#### Task item:
Only a number is wanted here: the count of lines in the data below where the string "Mushroom" occurs.

#### Source information:
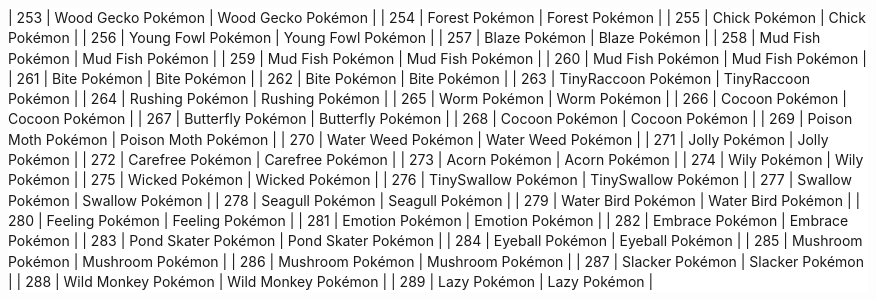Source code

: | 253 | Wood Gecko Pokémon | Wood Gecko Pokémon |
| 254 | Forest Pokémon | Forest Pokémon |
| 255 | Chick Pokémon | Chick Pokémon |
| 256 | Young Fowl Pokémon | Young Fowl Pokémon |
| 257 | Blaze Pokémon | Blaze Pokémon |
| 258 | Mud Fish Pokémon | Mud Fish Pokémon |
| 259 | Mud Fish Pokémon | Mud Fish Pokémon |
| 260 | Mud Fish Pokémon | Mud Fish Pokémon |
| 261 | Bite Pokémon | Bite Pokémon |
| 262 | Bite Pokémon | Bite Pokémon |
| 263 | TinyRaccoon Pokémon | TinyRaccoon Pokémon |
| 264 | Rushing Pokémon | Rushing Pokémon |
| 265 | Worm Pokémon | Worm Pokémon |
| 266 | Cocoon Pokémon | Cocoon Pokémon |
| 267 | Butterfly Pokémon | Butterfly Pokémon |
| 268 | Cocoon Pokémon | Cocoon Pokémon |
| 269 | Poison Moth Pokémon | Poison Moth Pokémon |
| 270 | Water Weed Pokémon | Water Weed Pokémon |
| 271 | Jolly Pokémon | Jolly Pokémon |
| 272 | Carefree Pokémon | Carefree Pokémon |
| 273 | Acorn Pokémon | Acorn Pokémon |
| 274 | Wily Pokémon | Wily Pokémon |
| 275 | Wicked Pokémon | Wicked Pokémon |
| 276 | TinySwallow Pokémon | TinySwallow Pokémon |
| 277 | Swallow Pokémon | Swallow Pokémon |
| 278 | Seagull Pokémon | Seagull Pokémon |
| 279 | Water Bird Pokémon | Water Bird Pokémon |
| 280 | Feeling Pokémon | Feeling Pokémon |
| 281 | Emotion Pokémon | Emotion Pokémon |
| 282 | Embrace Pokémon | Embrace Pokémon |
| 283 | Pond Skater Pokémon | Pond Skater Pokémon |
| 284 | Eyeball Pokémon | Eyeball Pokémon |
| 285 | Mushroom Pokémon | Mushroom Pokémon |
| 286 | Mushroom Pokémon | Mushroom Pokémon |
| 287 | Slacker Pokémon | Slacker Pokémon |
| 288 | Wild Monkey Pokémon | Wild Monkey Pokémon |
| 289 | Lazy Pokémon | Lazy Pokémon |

#### Response:
2